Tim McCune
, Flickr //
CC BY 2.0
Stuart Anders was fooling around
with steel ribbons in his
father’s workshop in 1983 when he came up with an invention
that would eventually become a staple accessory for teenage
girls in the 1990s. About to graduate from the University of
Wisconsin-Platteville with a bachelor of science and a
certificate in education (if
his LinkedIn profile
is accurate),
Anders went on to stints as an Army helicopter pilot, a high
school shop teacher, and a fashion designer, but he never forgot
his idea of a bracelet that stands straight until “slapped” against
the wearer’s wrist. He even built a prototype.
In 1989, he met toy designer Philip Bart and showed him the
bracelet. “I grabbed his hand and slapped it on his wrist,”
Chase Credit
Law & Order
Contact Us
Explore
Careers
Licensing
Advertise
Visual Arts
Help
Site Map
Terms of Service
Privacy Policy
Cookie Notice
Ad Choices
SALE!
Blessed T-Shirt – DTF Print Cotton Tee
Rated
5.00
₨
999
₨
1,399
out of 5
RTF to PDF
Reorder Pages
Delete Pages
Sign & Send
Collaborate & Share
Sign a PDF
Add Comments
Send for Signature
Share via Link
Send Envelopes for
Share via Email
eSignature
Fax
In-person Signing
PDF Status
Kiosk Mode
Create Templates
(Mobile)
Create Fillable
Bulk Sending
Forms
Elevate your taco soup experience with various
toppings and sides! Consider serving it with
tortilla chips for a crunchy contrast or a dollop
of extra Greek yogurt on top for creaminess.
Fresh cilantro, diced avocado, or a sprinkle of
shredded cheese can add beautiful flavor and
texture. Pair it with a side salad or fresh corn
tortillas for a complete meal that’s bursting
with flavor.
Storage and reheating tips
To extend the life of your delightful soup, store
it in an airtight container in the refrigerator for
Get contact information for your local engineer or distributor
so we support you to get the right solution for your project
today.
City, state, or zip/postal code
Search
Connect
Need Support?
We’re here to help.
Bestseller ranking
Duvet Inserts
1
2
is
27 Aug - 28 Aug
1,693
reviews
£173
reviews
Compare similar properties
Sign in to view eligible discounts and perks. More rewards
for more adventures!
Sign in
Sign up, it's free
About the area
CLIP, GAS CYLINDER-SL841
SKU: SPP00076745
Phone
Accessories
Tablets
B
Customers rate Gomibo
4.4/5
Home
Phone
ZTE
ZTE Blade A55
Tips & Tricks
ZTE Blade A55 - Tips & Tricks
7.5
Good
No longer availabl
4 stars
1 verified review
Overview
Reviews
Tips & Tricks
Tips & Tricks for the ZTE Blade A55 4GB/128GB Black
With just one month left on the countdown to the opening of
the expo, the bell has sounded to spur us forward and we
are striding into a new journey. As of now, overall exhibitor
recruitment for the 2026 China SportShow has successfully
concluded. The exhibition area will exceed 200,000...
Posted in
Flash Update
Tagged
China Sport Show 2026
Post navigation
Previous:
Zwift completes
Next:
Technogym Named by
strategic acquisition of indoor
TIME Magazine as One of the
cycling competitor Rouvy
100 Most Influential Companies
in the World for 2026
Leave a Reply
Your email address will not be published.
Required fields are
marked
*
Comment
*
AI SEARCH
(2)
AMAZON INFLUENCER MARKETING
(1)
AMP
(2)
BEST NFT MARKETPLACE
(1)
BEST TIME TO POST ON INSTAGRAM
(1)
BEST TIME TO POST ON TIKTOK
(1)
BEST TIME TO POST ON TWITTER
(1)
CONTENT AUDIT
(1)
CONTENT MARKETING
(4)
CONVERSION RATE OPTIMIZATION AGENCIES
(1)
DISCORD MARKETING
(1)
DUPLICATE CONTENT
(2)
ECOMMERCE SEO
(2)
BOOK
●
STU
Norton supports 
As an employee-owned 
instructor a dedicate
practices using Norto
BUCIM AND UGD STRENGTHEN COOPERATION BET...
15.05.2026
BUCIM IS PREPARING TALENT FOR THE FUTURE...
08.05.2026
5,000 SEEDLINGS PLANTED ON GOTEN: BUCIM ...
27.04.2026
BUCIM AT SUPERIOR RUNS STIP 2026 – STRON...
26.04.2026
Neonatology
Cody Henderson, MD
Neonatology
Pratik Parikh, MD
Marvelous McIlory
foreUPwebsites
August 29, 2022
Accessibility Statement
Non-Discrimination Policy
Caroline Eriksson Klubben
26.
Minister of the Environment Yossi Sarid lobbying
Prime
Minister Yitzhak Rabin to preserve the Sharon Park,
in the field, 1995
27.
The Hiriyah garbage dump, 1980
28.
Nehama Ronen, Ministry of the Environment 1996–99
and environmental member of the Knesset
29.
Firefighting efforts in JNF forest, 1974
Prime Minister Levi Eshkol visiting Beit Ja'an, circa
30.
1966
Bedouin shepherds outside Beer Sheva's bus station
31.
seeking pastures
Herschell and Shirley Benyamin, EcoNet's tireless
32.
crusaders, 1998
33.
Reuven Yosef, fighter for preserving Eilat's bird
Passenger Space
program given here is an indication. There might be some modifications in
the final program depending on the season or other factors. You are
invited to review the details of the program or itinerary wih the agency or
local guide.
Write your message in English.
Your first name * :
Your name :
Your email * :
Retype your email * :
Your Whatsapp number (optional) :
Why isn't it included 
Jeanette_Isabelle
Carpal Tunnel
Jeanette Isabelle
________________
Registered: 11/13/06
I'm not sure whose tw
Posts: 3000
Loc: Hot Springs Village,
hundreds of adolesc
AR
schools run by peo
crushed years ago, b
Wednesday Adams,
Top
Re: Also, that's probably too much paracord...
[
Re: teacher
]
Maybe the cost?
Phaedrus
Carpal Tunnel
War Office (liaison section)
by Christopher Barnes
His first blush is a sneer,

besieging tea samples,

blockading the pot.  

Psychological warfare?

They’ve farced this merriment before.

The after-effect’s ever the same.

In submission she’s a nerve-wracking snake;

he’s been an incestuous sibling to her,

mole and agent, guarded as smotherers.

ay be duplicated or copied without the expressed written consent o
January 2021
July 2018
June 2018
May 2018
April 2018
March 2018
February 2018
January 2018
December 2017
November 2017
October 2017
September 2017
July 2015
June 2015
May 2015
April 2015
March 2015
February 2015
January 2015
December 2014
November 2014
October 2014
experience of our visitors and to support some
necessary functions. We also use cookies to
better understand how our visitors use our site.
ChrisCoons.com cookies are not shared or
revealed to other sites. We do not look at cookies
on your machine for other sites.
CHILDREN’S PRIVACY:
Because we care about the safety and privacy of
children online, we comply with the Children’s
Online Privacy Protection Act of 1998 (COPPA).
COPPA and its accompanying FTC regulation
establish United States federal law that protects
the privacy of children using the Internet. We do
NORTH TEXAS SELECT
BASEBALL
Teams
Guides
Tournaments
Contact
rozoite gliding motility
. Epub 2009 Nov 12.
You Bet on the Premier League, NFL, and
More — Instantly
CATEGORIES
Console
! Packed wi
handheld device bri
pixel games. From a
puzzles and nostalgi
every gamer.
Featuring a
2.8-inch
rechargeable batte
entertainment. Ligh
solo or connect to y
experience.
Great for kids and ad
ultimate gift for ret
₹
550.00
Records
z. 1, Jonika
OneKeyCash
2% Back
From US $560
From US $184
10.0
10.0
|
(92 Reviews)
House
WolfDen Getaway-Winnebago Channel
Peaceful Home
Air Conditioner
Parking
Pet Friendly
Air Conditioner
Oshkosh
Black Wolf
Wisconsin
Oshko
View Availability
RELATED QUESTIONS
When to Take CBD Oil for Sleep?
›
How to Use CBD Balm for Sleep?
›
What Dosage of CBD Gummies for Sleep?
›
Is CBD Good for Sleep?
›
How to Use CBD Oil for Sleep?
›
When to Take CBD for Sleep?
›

▶ What you will do:
Gather every line of the items above that contains the string "BUCIM", matching uppercase and lowercase exactly.

▶ Reply to the task:
BUCIM AND UGD STRENGTHEN COOPERATION BET...
BUCIM IS PREPARING TALENT FOR THE FUTURE...
5,000 SEEDLINGS PLANTED ON GOTEN: BUCIM ...
BUCIM AT SUPERIOR RUNS STIP 2026 – STRON...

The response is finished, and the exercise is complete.